One of my clients is a 35-year-old man who has been in a relationship with his current girlfriend for about two years now. This is the longest time he has been with a partner – all his other relationships have lasted between only a few months and a year. His initial sexual attraction towards his girlfriends is usually very strong but after a while just disappears.

This time he was convinced he’d found the “right” one. He was very happy because he felt it was time to settle down and was looking forward to starting a family. However, even though he adores his partner, he has again started to lose his sexual feelings for her. He isn’t motivated to have sex with her any more; sex has slowed down to once a fortnight, instead three or four times a week. He doesn’t see himself as sexual or passionate, and he’s worried because his pattern of losing sexual interest means he finds it difficult to sustain physical and emotional connections. Not surprisingly, his partner has started to notice and complain about it.

He also feels he is cheating on her. He has started fantasising about other women and he is now convinced he is unable to love his partner.

My client is not alone. Many men and women experience feelings like this that make them extremely confused. The problem is, they are under the impression that love and lust are the same thing.

In 1979, American psychologist Dorothy Tennov coined the word limerence; this is defined as a period in a relationship known as the falling in love and lust stage. It’s driven by the neurotransmitter phenyl ethylamine (PEA) which, combined with dopamine and norepinephrine, creates pleasingly positive feelings between people.

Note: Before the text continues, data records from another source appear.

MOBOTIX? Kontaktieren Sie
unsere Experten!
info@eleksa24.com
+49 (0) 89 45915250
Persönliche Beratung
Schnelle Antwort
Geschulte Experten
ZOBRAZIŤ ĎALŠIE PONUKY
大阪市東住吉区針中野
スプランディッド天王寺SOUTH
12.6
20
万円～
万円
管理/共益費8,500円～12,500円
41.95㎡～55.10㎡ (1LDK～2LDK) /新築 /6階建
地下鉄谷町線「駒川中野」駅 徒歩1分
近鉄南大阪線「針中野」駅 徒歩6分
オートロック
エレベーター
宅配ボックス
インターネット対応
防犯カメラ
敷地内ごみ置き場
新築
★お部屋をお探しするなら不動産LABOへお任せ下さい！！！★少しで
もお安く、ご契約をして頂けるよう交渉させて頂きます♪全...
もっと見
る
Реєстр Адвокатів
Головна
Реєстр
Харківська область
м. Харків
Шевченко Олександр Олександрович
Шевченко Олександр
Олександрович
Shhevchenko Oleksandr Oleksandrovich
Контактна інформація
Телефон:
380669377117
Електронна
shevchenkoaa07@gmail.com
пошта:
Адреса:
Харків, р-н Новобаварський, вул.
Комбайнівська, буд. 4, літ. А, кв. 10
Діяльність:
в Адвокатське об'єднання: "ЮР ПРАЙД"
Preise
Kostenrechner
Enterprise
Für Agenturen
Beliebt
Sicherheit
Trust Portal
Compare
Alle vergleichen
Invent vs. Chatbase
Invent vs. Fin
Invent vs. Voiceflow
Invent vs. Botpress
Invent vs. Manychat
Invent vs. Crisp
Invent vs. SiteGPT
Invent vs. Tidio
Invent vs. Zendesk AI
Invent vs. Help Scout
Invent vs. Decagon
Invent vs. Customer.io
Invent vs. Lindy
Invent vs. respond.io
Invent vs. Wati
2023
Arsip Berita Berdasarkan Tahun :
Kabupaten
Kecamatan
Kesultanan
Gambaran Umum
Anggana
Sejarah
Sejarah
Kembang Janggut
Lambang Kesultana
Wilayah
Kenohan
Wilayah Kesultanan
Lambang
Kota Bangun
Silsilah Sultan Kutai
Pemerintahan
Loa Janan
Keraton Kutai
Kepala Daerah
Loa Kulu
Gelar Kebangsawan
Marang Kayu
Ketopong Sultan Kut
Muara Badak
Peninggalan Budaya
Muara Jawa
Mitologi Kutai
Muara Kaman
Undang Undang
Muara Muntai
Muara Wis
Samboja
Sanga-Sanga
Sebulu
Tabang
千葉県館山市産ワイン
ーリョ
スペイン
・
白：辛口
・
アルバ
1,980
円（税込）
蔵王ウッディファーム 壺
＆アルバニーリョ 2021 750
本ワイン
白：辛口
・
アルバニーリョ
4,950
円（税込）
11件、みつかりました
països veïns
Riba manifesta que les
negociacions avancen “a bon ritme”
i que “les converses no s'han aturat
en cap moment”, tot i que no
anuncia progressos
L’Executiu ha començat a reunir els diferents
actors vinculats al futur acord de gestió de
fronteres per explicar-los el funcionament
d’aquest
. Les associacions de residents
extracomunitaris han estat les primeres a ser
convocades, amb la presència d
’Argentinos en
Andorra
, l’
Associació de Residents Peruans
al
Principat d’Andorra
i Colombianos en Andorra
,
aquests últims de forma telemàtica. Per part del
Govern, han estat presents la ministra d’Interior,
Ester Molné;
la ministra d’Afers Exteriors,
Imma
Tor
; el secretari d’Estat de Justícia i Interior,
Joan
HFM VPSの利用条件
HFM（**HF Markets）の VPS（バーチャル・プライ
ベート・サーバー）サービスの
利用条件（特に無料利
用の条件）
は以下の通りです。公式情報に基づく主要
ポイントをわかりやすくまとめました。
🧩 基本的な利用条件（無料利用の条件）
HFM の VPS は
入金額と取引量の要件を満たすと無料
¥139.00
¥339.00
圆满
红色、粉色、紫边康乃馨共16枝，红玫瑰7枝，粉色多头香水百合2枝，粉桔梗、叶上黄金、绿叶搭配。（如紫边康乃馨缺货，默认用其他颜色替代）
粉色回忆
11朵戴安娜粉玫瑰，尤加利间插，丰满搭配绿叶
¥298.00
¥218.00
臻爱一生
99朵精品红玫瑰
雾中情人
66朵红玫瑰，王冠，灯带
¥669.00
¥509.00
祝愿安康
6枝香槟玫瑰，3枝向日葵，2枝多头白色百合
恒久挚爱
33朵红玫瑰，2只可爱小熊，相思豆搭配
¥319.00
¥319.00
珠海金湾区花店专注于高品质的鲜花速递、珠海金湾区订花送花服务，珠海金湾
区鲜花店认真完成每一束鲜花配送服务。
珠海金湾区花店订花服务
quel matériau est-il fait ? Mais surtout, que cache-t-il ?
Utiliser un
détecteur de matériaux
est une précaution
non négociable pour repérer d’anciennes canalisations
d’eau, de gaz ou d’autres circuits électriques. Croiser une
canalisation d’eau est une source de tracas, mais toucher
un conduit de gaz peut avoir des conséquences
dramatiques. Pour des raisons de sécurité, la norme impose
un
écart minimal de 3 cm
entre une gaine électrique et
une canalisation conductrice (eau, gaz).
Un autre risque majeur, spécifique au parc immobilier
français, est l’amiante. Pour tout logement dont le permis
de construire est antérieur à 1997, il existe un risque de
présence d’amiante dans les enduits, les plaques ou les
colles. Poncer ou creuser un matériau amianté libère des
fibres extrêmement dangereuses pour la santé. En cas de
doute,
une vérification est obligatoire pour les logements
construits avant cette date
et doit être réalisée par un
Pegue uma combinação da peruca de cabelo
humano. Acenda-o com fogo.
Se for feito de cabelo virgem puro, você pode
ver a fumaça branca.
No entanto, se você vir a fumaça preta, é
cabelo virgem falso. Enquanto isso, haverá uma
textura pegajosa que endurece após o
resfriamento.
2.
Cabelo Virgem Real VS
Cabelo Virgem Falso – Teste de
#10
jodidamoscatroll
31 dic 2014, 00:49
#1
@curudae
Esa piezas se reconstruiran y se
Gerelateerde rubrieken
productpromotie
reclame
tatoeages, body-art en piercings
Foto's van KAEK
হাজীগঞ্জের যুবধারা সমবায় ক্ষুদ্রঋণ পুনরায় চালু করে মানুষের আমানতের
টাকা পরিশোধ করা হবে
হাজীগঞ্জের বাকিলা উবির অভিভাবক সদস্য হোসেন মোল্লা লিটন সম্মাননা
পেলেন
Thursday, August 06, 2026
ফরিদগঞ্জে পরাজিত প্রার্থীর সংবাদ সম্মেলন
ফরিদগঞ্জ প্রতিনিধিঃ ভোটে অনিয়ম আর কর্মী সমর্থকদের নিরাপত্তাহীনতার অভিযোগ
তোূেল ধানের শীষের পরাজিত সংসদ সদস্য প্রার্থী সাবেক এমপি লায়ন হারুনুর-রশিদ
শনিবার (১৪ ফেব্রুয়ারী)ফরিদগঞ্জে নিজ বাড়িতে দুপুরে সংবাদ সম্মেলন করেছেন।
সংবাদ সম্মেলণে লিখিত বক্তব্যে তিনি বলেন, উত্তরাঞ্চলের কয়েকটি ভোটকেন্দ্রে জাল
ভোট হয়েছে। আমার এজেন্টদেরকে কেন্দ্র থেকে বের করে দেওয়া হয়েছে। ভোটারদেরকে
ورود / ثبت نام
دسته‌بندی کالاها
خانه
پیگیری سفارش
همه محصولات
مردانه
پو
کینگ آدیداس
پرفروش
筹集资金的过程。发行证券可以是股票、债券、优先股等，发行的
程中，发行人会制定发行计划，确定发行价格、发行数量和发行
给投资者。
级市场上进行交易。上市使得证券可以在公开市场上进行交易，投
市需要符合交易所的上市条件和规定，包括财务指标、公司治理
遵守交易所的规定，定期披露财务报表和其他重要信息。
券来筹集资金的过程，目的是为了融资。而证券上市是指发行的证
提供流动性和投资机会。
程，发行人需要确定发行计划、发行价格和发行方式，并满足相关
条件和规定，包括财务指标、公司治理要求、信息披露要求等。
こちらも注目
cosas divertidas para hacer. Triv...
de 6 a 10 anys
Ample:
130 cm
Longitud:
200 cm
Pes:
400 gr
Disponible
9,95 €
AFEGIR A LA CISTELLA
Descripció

These so-called love chemicals can prompt euphoria, increased energy and sexual desire. They are responsible for intense passion and the rose-coloured glasses we see our partners through. Limerence feels good, but unfortunately it has a shelf life lasting from about six months to two or three years. Its decline is gradual.

When I explained limerence to my client, he agreed this is exactly how he feels in relationships. But this time he doesn’t want to break up, he loves and is committed to his partner and wonders what he could do to help the situation. Meanwhile, she just doesn’t understand what is happening.

Another client fell madly in love and became engaged within a year. She was excited and spent months planning their fairy-tale wedding. The date was set, the venue chosen and their families and overseas friends had booked airline tickets to attend. But three months before the wedding she got cold feet and realised that she and her future husband had little in common and she wasn’t in love with him any more.

She didn’t know what to do. How could she possibly tell him or explain her feelings to family and friends?

Another client realised that the woman he thought was “the love of his life” wasn’t the one after all, but by then they were expecting a baby!

I hear it all the time: “I love my partner but I am not in love any more … what can I do?”

Most people believe the excitement of those early months and years will last forever, but unfortunately this doesn’t happen that often. We live in a society that projects romantic love as the be-all and end-all on TV, movies, popular magazines and novels.

When the limerence stage fades away, a deeper commitment – an emotional intimacy – is needed.

While the emotion of falling in love is intense, the emotions of falling out of love can be as intense, but the signs may not be that clear.

When love/lust seems to disappear, people usually start spending less time together. They start having fights, arguments or stop talking; they may feel unappreciated, and resentment can build up and they drift apart. It’s easy to understand how people become disappointed and frustrated with each other, and eventually will stop having romantic feelings and having sex.

One reason this happens is a lack of emotional intimacy – it’s extremely important for couples to make a habit of spending time together and connecting again.

There is no easy fix, but when you start noticing the passion disappearing in your relationship it may give you an opportunity to discuss what you are experiencing with your partner and find ways to turn things around.

If you know the signs, you can use them to rework your relationship. In the worst case scenario, you’ll know why you need to walk away from a relationship that may not go the distance.